**EXTRACTED RECORDS:**

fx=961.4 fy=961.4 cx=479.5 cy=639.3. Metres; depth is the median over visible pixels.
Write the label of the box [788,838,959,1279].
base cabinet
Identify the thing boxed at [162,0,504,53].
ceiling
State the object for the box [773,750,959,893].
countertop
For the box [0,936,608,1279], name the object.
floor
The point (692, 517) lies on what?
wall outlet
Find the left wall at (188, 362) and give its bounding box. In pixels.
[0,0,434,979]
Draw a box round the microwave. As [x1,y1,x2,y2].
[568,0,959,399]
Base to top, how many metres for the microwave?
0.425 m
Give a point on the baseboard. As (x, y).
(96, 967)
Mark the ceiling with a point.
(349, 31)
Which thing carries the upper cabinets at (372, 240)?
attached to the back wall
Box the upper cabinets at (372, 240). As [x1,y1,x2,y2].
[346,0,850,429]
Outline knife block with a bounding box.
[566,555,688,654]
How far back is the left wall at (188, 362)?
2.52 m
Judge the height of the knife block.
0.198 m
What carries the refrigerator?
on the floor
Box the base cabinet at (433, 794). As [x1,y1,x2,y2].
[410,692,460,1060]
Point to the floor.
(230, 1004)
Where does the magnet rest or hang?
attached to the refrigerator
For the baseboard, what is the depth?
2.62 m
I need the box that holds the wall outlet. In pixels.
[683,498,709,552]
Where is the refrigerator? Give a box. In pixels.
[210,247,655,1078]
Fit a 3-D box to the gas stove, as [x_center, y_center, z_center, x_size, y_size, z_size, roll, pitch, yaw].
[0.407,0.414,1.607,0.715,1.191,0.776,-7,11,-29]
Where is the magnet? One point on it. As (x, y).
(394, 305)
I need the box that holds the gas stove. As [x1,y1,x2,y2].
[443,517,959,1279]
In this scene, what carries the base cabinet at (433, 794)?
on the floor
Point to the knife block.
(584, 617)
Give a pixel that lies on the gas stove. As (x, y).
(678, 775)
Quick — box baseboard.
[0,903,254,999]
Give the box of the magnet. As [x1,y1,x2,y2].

**EXERCISE BRIEF:** After finding the line that contains "Draw a box round" in the records above, copy that line and each one after it exactly, through the final line.

**WRITTEN ANSWER:**
Draw a box round the microwave. As [x1,y1,x2,y2].
[568,0,959,399]
Base to top, how many metres for the microwave?
0.425 m
Give a point on the baseboard. As (x, y).
(96, 967)
Mark the ceiling with a point.
(349, 31)
Which thing carries the upper cabinets at (372, 240)?
attached to the back wall
Box the upper cabinets at (372, 240). As [x1,y1,x2,y2].
[346,0,850,429]
Outline knife block with a bounding box.
[566,555,688,654]
How far back is the left wall at (188, 362)?
2.52 m
Judge the height of the knife block.
0.198 m
What carries the refrigerator?
on the floor
Box the base cabinet at (433, 794). As [x1,y1,x2,y2].
[410,692,460,1060]
Point to the floor.
(230, 1004)
Where does the magnet rest or hang?
attached to the refrigerator
For the baseboard, what is the depth?
2.62 m
I need the box that holds the wall outlet. In pixels.
[683,498,709,552]
Where is the refrigerator? Give a box. In pixels.
[210,247,655,1078]
Fit a 3-D box to the gas stove, as [x_center, y_center, z_center, x_size, y_size, z_size, roll, pitch, yaw].
[0.407,0.414,1.607,0.715,1.191,0.776,-7,11,-29]
Where is the magnet? One point on it. As (x, y).
(394, 305)
I need the box that holds the gas stove. As [x1,y1,x2,y2].
[443,517,959,1279]
In this scene, what carries the base cabinet at (433, 794)?
on the floor
Point to the knife block.
(584, 617)
Give a pixel that lies on the gas stove. As (x, y).
(678, 775)
Quick — box baseboard.
[0,903,254,999]
Give the box of the magnet. As [x1,y1,x2,y2].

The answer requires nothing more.